Given data:

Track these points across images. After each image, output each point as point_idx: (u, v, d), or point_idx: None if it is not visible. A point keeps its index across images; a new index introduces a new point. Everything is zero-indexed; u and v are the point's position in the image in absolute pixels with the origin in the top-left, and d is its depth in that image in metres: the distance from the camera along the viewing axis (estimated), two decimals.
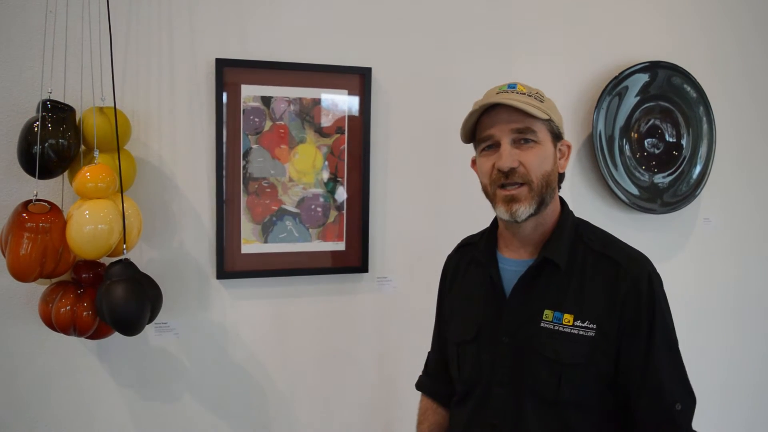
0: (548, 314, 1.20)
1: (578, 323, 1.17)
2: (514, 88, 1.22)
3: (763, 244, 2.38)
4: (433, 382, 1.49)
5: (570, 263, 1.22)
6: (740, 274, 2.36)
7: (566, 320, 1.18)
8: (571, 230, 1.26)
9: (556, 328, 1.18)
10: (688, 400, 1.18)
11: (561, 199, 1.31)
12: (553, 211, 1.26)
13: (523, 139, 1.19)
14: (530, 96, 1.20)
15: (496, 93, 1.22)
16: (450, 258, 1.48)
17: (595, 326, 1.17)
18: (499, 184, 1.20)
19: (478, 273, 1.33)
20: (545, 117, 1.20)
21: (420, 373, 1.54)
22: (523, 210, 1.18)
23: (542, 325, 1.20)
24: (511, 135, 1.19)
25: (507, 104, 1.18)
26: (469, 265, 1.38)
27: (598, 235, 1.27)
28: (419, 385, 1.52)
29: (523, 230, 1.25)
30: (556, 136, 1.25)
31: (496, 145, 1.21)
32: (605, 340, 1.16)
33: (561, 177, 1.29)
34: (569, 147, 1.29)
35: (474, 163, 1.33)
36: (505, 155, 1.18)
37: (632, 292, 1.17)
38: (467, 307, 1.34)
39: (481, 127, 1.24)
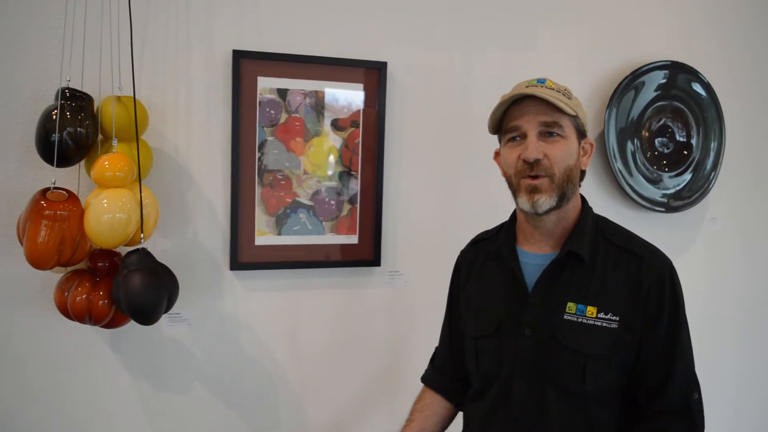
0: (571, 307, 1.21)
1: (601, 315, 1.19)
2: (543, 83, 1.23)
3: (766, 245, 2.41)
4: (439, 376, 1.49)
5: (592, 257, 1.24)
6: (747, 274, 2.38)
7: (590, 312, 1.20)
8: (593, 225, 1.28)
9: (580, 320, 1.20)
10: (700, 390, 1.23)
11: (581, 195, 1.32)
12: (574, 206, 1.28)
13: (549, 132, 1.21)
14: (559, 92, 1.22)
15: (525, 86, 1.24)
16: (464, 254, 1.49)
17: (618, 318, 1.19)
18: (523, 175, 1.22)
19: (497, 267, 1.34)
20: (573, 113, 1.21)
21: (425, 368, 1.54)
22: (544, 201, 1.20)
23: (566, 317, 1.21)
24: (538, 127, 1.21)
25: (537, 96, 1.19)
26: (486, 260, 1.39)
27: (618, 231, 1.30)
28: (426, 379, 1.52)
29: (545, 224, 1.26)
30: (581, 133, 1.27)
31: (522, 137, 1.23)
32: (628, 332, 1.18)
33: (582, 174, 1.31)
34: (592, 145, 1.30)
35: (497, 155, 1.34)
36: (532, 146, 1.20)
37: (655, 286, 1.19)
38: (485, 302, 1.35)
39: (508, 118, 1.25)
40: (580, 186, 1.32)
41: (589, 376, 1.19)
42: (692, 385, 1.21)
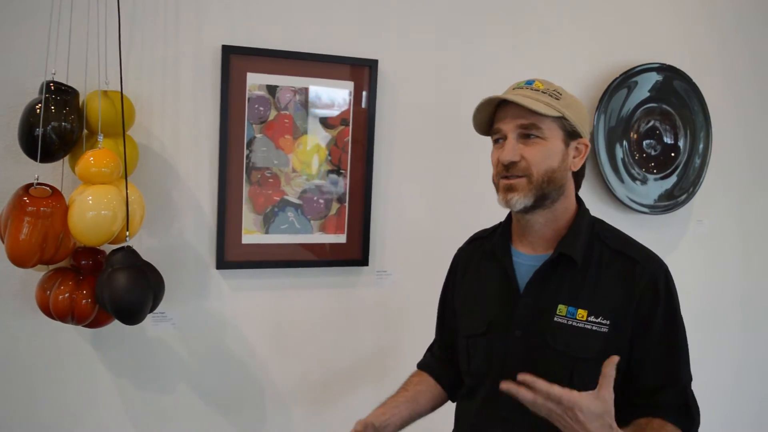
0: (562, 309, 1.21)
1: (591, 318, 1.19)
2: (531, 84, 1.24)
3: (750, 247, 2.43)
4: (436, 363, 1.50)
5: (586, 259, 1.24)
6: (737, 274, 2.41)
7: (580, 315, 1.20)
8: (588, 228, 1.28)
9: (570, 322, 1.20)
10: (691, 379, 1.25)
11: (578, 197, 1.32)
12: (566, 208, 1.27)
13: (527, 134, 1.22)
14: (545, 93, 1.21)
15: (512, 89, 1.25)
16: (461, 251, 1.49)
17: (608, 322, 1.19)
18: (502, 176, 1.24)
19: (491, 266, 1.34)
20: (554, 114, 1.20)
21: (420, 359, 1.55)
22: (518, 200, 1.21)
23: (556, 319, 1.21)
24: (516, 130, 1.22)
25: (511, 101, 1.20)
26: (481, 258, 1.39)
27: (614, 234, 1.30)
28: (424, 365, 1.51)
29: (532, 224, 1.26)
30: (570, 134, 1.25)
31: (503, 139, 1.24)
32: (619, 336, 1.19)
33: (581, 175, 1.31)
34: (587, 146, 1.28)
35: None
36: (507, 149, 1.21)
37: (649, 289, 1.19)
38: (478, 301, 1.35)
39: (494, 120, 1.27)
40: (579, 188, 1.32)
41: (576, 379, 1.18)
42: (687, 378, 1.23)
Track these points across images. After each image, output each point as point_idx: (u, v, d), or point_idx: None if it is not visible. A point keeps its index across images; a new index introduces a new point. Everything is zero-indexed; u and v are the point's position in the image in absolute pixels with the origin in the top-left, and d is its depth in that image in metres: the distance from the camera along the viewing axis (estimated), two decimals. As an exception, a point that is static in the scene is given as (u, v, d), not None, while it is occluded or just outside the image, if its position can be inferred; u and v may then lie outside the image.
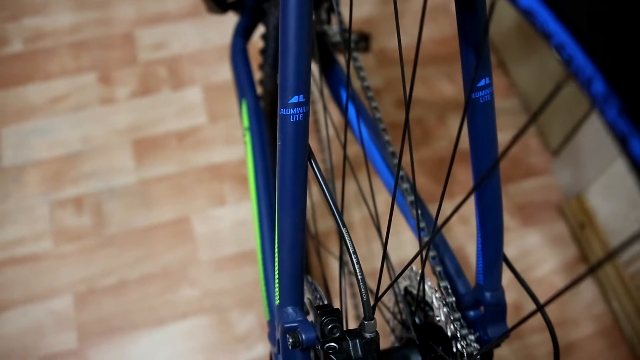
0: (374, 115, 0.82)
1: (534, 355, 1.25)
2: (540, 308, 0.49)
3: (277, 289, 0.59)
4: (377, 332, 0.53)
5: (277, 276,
* * *
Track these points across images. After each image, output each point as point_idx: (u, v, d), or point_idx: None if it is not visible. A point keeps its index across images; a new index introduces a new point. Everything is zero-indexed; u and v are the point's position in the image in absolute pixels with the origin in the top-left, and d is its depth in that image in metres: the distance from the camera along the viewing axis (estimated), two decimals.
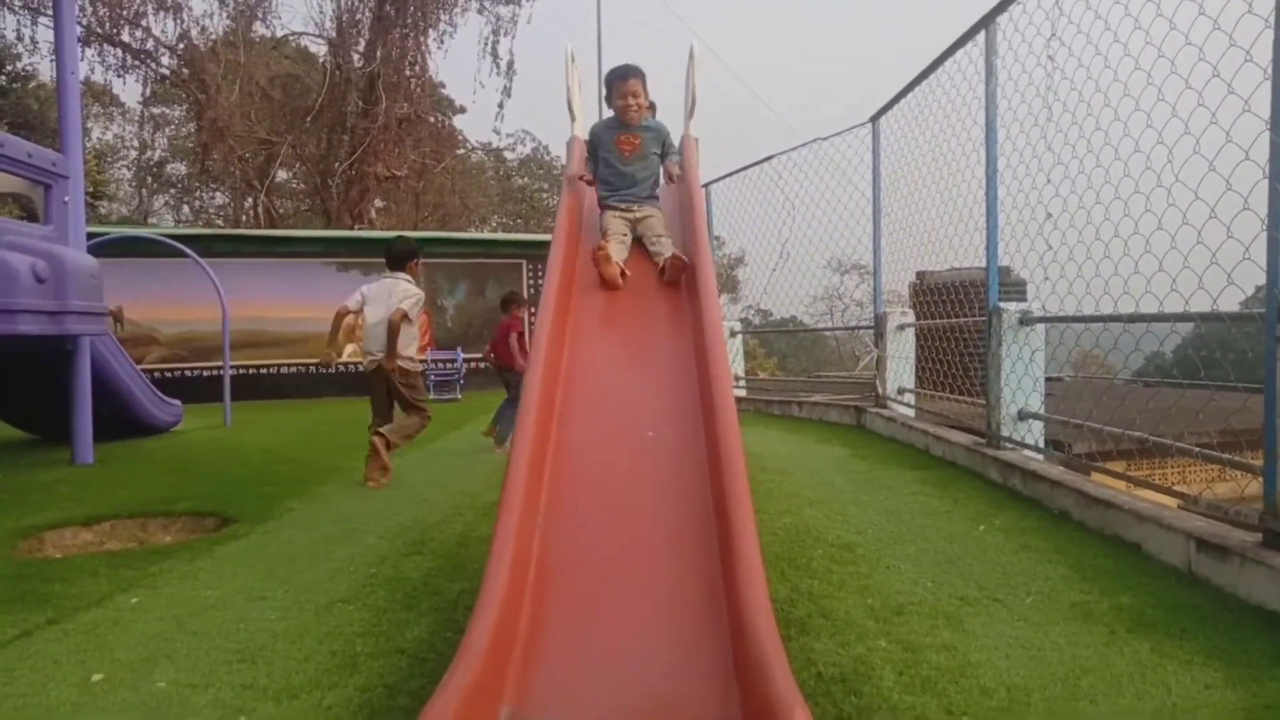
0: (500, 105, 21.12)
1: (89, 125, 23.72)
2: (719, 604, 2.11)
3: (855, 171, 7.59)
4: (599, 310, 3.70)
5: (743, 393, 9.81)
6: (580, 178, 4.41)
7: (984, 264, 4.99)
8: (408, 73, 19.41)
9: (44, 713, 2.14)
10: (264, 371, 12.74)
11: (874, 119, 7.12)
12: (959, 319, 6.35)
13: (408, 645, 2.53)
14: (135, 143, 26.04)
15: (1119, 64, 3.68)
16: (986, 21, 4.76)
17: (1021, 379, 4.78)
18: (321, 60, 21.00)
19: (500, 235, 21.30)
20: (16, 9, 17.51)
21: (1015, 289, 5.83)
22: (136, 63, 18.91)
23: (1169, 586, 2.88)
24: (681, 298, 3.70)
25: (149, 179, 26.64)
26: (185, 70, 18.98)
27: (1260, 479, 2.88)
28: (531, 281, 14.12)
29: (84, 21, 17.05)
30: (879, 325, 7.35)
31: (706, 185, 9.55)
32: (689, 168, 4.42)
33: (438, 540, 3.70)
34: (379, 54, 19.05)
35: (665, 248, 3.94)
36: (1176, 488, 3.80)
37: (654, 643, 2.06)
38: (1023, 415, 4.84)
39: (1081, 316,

Exercise prompt: Give back, exactly and without pictures, the stretch of the records above from the line containing "26: (469, 265, 1.38)" through the line containing "41: (589, 376, 1.19)", with both end lines included.

Answer area:
26: (469, 265, 1.38)
27: (598, 235, 1.27)
28: (419, 385, 1.52)
29: (523, 230, 1.25)
30: (556, 136, 1.25)
31: (496, 145, 1.21)
32: (605, 340, 1.16)
33: (561, 177, 1.29)
34: (569, 147, 1.29)
35: (474, 163, 1.33)
36: (505, 155, 1.18)
37: (632, 292, 1.17)
38: (467, 307, 1.34)
39: (481, 127, 1.24)
0: (571, 307, 1.21)
1: (601, 315, 1.19)
2: (543, 83, 1.23)
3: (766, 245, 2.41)
4: (439, 376, 1.49)
5: (592, 257, 1.24)
6: (747, 274, 2.38)
7: (590, 312, 1.20)
8: (593, 225, 1.28)
9: (580, 320, 1.20)
10: (700, 390, 1.23)
11: (581, 195, 1.32)
12: (574, 206, 1.28)
13: (549, 132, 1.21)
14: (559, 92, 1.22)
15: (525, 86, 1.24)
16: (464, 254, 1.49)
17: (618, 318, 1.19)
18: (523, 175, 1.22)
19: (497, 267, 1.34)
20: (573, 113, 1.21)
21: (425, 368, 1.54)
22: (544, 201, 1.20)
23: (566, 317, 1.21)
24: (538, 127, 1.21)
25: (537, 96, 1.19)
26: (486, 260, 1.39)
27: (618, 231, 1.30)
28: (426, 379, 1.52)
29: (545, 224, 1.26)
30: (581, 133, 1.27)
31: (522, 137, 1.23)
32: (628, 332, 1.18)
33: (582, 174, 1.31)
34: (592, 145, 1.30)
35: (497, 155, 1.34)
36: (532, 146, 1.20)
37: (655, 286, 1.19)
38: (485, 302, 1.35)
39: (508, 118, 1.25)
40: (580, 186, 1.32)
41: (589, 376, 1.19)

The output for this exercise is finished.